Limited dispersal in plants can generate clusters of closely related individuals, which manifests as fine-scale spatial genetic structure (SGS). SGS develops at landscape levels over ecological timescales (a few generations) and may be represented as a regression of kinship over the logarithm of distance (kinship–distance curve). Development of SGS is the first stage in Wright's (1943) model of isolation by distance (IBD) for continuous populations. The recently developed Sp statistic, which quantifies the strength of SGS, can be used to compare SGS among populations and species (Vekemans & Hardy 2004). Recent meta-analyses have shown that species with self-compatibility, low population densities or poorly dispersed seeds tend to exhibit strong SGS (Vekemans, Hardy 2004; Hardy et al. 2006). Born et al. (2008) are among the first researchers to examine intraspecific landscape patterns of SGS variation. Their primary objective was to examine the effect of landscape history on SGS and gene dispersal in the African rainforest tree Aucoumea klaineana Pierre (Burseraceae).

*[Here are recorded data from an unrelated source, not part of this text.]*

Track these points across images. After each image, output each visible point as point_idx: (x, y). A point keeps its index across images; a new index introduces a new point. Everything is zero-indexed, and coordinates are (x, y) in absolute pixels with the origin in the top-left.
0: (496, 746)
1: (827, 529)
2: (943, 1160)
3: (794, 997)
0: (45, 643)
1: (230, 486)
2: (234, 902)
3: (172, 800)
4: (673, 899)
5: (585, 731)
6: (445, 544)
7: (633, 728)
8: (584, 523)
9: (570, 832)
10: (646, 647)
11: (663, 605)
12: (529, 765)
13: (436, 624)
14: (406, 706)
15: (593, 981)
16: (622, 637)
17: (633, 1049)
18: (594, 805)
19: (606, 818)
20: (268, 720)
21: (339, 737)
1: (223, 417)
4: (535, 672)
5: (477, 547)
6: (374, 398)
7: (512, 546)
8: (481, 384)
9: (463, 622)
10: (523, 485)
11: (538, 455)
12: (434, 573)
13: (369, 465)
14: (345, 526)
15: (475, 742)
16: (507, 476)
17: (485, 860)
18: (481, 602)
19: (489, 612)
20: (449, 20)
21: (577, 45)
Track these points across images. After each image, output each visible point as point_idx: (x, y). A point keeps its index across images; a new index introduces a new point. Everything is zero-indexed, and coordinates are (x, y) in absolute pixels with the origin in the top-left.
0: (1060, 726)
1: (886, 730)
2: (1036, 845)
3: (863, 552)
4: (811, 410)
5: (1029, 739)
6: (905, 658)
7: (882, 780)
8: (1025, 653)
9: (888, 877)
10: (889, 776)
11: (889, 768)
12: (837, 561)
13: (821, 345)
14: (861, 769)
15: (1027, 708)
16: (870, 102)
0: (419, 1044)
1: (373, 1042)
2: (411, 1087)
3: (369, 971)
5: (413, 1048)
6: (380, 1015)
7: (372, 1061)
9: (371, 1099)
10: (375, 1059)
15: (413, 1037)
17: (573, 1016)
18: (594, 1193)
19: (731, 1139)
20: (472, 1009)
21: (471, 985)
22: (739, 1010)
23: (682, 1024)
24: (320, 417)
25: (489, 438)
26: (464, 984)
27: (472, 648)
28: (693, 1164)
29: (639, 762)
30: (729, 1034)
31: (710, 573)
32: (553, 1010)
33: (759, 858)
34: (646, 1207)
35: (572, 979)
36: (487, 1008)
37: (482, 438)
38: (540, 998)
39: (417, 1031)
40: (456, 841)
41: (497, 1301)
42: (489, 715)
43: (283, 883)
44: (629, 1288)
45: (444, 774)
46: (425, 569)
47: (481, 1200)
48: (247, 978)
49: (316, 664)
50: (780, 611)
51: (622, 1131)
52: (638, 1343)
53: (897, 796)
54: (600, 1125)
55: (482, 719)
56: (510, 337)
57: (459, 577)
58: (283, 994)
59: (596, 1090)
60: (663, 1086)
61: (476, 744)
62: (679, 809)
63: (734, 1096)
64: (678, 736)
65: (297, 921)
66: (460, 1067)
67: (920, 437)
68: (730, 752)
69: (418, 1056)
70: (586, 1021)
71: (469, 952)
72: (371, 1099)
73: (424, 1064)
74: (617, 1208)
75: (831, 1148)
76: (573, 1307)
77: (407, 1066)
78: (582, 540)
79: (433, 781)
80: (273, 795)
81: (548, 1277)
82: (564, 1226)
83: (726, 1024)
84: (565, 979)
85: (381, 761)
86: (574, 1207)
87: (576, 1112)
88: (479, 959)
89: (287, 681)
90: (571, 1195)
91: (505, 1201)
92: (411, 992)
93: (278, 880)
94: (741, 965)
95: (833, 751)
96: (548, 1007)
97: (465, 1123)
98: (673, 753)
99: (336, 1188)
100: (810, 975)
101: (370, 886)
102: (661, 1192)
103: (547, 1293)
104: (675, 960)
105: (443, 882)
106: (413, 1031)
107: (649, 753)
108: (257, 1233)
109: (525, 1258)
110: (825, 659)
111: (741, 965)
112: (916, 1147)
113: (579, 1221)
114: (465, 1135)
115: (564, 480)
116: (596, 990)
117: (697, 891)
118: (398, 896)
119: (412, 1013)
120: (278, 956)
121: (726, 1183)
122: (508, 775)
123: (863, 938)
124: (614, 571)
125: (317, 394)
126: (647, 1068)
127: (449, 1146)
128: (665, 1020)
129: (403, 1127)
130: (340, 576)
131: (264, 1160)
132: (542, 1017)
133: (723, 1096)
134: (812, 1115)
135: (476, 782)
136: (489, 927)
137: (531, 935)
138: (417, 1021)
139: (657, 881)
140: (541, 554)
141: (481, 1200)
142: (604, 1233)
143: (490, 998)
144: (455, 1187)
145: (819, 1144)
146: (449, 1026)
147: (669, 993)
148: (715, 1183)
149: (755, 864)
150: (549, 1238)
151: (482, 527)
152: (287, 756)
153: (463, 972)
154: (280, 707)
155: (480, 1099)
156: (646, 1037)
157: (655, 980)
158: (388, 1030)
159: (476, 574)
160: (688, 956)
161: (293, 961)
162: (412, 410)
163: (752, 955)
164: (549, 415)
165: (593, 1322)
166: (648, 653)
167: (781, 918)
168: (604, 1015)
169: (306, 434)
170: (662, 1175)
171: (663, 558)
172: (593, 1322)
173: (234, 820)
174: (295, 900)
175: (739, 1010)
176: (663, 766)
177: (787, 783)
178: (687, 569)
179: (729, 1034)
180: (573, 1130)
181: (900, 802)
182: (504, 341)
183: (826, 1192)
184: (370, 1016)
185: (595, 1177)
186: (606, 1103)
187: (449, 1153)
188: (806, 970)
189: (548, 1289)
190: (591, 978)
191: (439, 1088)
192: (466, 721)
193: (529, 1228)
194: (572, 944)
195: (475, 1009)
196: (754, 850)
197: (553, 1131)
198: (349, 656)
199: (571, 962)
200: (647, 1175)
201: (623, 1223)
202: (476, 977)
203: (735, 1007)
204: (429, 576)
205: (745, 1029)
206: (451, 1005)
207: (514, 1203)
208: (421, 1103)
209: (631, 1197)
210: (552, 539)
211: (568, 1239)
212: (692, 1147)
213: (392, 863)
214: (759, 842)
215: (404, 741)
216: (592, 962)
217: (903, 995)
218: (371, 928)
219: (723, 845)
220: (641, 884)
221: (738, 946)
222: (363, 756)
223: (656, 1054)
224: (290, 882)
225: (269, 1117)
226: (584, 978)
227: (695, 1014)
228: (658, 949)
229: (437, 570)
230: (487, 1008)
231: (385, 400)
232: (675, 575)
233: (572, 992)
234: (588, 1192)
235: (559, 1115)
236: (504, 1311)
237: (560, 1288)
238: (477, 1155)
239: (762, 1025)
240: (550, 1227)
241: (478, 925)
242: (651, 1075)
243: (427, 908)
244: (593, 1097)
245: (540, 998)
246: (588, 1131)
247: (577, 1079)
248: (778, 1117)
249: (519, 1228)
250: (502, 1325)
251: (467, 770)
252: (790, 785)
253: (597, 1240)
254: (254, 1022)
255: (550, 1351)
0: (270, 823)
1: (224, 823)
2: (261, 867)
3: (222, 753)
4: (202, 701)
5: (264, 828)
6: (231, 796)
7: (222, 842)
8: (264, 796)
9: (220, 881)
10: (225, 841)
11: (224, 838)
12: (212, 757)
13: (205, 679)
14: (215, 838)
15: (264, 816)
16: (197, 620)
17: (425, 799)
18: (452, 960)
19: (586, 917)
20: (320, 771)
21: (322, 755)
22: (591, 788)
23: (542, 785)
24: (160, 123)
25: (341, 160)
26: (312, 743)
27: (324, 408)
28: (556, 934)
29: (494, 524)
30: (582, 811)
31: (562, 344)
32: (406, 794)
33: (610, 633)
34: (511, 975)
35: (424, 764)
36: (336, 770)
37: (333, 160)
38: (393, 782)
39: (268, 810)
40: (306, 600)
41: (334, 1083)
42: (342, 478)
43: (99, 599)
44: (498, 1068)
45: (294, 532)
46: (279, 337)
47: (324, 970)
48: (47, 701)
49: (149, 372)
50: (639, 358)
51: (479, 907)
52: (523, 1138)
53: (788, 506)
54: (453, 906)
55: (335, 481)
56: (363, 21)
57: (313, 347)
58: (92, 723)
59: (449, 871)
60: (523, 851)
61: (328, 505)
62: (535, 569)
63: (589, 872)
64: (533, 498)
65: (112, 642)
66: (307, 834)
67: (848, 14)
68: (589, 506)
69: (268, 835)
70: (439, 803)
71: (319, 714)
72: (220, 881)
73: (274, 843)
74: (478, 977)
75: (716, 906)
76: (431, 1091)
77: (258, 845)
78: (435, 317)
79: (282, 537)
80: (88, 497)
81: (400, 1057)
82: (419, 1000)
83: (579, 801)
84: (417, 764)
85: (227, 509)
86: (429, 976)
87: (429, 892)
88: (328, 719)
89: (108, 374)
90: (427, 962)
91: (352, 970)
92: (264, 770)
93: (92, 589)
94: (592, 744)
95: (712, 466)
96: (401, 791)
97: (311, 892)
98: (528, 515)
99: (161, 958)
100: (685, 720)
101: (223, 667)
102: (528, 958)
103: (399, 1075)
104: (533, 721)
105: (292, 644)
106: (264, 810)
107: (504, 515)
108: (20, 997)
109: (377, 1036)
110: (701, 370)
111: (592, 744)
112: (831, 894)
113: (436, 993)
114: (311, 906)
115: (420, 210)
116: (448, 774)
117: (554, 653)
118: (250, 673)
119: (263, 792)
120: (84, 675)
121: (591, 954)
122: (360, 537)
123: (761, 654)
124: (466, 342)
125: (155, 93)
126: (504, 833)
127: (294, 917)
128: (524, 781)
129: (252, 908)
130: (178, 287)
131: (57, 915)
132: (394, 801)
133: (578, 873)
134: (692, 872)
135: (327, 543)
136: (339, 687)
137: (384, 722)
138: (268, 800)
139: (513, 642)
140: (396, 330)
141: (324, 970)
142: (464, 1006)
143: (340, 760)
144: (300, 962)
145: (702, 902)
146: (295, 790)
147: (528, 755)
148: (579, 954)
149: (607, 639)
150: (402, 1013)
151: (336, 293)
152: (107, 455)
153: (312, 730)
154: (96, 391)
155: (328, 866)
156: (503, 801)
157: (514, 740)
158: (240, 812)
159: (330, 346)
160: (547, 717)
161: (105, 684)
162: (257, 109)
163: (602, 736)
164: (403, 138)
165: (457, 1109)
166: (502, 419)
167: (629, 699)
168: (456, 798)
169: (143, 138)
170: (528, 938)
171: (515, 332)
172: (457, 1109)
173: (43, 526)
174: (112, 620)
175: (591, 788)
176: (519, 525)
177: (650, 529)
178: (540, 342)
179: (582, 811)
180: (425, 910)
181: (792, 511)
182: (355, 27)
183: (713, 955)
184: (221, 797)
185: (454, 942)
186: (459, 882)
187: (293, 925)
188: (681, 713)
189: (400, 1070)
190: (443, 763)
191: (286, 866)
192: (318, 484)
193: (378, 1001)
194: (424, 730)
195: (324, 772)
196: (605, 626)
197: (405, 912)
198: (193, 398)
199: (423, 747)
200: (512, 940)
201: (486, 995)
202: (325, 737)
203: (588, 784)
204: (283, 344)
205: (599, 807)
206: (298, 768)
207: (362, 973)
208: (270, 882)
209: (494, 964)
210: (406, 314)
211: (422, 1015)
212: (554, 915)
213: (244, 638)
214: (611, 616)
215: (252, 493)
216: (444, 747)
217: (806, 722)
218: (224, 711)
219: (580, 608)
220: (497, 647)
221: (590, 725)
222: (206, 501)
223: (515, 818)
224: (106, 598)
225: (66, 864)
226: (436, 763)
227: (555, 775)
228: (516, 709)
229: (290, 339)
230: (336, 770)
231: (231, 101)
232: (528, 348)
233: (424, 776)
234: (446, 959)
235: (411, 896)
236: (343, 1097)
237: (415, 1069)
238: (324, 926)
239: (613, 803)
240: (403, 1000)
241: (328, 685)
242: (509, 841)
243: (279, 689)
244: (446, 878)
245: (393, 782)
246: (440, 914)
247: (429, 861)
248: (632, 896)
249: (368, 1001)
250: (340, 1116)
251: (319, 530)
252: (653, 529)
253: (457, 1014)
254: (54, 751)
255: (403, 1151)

Aucoumea klaineana is a member of a tropical tree family known for its fragrant resins, which include frankincense, myrrh and copal, and it is the most economically important timber species in Gabon. Aucoumea klaineana is a predominantly bee-pollinated, wind-dispersed species that colonizes savannah and, in the absence of fire, persists as a long-lived member of established rain forest (Figs 1 and 2). The authors sampled A. klaineana along > 10-km transects through six continuous forests in Gabon, including one site (Mounana) that had experienced intensive slash and burn agriculture ending about 15 years ago. The sampled trees (approximately 100 per site) were genotyped at 10 microsatellite loci.
Kinship–distance curves are appropriate to characterize SGS resulting from an isolation-by-distance process, but SGS patterns can also arise from genetic discontinuities, hybridization, or spatial clines in allele frequencies. An original aspect of the paper is that Bayesian clustering methods are first applied to detect discrete population substructure, which helps in correctly interpreting kinship–distance curves.
The cluster analyses showed that one transect (Boumango) spanned two distinct gene pools, which may have been formed in forest refuges. In her dissertation research, Born (2007) showed that gene pools with high genetic diversity were centred on moist upper elevation sites, while dryer lowland populations of A. klaineana harboured less genetic variation except in zones of admixture. The moist upper elevation sites were likely to have been forested during the last glacial maximum and through dry phases of the mid-Holocene. While genetic admixture produced a distinct SGS pattern in Boumango, the extent of SGS (Sp statistic) did not differ from other sites.
The authors found no significant differences in the intensity of SGS across sites. Since SGS is largely the product of effective population density (De) and mean gene dispersal distances (σg), the authors suggest that a similar SGS in the low-density populations may result from enhanced gene dispersal. This is an intriguing idea. Long-distance pollen dispersal has been reported among scattered trees in tropical forest and pasture landscapes (Dick et al. 2008). By reducing aerial obstruction, deforestation can also enhance seed dispersal of wind-dispersed tree species (Bacles et al. 2006).
The SGS-based estimates of mean gene dispersal for A. klaineana ranged from 210 to 570 m, depending on the estimate of De used. These are higher than direct estimates of gene flow for this species (~88 m) and they are higher than direct measures of seed dispersal in other wind-dispersed tropical forest trees (e.g. Jones et al. 2005), but they fall within the range of pollen dispersal distances for other predominantly bee-pollinated tree species (Dick et al. 2008).
The SGS method offers several advantages for estimating gene dispersal in forest trees. For example, the method does not require seed collections or genotypes of potential pollen donors. Further research is needed to examine the precision of SGS-based gene dispersal estimates, however. Comparing direct estimates of seed and pollen dispersal to the SGS estimates can do this. Such comparisons will also permit testing of new methods used to disentangle the relative contributions of pollen and seed dispersal to SGS (Heuertz et al. 2003). The decoupling of seed and pollen-mediated gene dispersal is possible for A. klaineana because, like many tropical tree species, it is dioecious and hence the male and female parents can be discerned.
Born and colleagues use SGS analyses to their fullest potential at multiple spatial scales. Further refinement and application of these methods will help to unravel the interplay of ecology and historical contingency in other species and biomes.